Bernanke signals no new round of easing

Ben Bernanke sent a strong signal that the US Federal Reserve is not planning to loosen monetary policy despite weaker economic data, saying that the recovery “appears to be proceeding at a moderate pace”.

“The US economy is recovering from both the worst financial crisis and the most severe housing bust since the Great Depression, and it faces additional headwinds ranging from the effects of the Japanese disaster to global pressures in commodity markets,” the Fed chairman said in a speech in Atlanta on Tuesday. “In this context, monetary policy cannot be a panacea.”

Mr Bernanke’s comments will dash market hopes that the Fed might launch a third round of quantitative easing – nicknamed QE3 – in response to weak numbers on growth and the labour market recently.

Wall Street turned negative late on Wednesday and the 10-year Treasury yield eased back under 3 per cent after Mr Bernanke’s comments.

The S&P 500 closed down 0.1 per cent at its low for the day after an early gain of 0.8 per cent. The yield on 10-year notes dropped 2 basis points to 2.98 per cent, after an early rise to 3.05 per cent.

Jobs data last week showed that the US economy added only 54,000 jobs in May, while annualised growth in the first quarter of the year was only 1.8 per cent.
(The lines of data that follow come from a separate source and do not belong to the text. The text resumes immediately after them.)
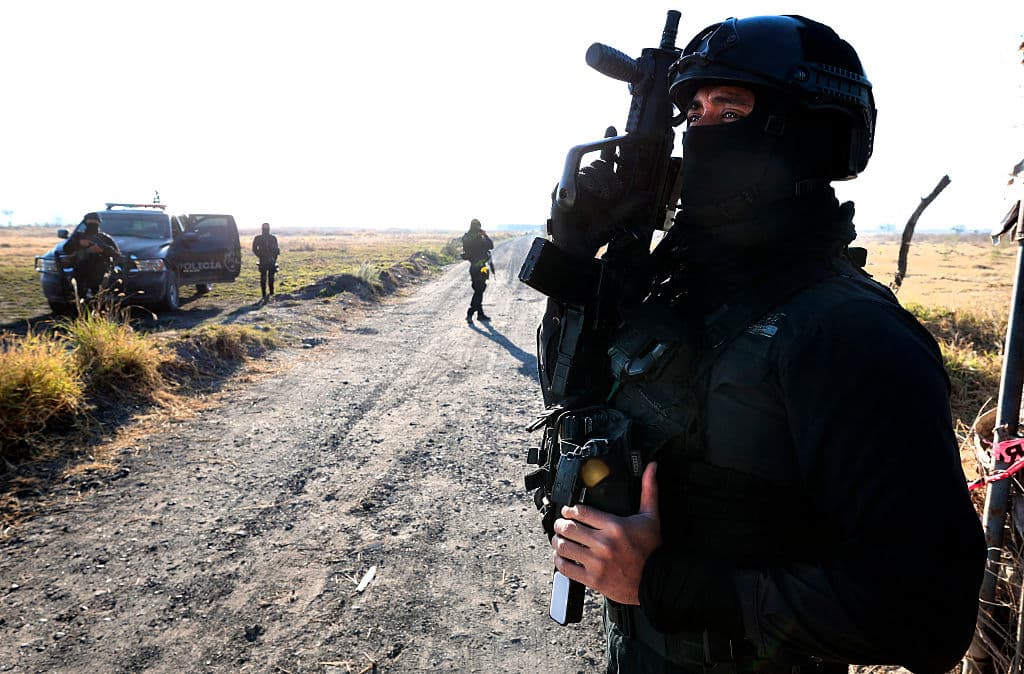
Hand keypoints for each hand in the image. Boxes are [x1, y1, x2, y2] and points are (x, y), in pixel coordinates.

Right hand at [549, 159, 645, 258]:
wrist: (577, 244)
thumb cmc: (594, 231)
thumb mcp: (616, 216)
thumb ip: (630, 205)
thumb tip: (647, 196)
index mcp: (598, 186)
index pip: (606, 166)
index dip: (613, 165)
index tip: (619, 177)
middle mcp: (585, 183)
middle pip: (598, 164)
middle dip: (608, 176)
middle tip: (614, 192)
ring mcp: (573, 185)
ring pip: (588, 169)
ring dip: (599, 179)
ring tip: (604, 195)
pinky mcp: (561, 189)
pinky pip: (574, 176)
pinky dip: (586, 181)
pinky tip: (592, 191)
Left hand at [550, 462, 660, 604]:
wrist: (656, 581)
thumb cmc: (652, 550)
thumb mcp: (650, 517)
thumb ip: (648, 489)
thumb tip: (651, 468)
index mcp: (615, 526)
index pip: (580, 511)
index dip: (570, 509)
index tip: (568, 511)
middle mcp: (604, 543)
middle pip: (568, 528)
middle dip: (560, 524)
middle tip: (561, 524)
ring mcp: (597, 562)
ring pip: (563, 547)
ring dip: (557, 541)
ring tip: (559, 538)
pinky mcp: (593, 579)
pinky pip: (566, 568)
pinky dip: (560, 561)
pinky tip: (562, 557)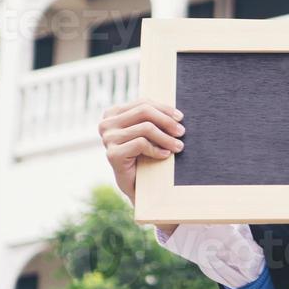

But Mr Bernanke’s comments suggest he expects a ‘soft patch’ rather than a more serious slowdown in the recovery.

He noted that “recent indicators suggest some loss of momentum” in the labour market and said that the recovery was “uneven across sectors and frustratingly slow”. But he suggested that “with some moderation in gasoline prices in prospect” growth and hiring are likely to pick up again in the second half of the year.

Under quantitative easing, a central bank buys assets in an effort to drive down long-term interest rates once it has already cut short-term rates to zero. Last November, the Fed launched a second, $600bn round of asset purchases that are due to finish at the end of June.

But Mr Bernanke suggested that, rather than buy more assets, the Fed is more likely to respond to the slowdown by holding on to the assets that it has for a longer period.

“Although it is moving in the right direction, the economy is still producing at levels well below its potential; consequently, accommodative monetary policies are still needed,” he said. “Until we see a sustained period of stronger job creation, we cannot consider the recovery to be truly established.”

Other Fed officials mirrored that approach. “I have to express some frustration with this economy,” said Dennis Lockhart, president of the Atlanta Fed, in a speech on Tuesday. Mr Lockhart did not talk of further easing but said: “I am wary of tightening monetary policy in the face of quite ambiguous economic circumstances unless doing so is absolutely necessary to meet the [Fed]’s price stability mandate”.

Much of Mr Bernanke’s speech was dedicated to inflation and commodity prices - concerns that have slid down the market’s list as growth data weakened in recent weeks. He was at pains to argue that commodity prices are unlikely to continue rising and that the rise to date was not due to the Fed’s loose monetary policy.

“Most FOMC participants currently see the recent increase in inflation as transitory and expect inflation to remain subdued in the medium term,” Mr Bernanke said.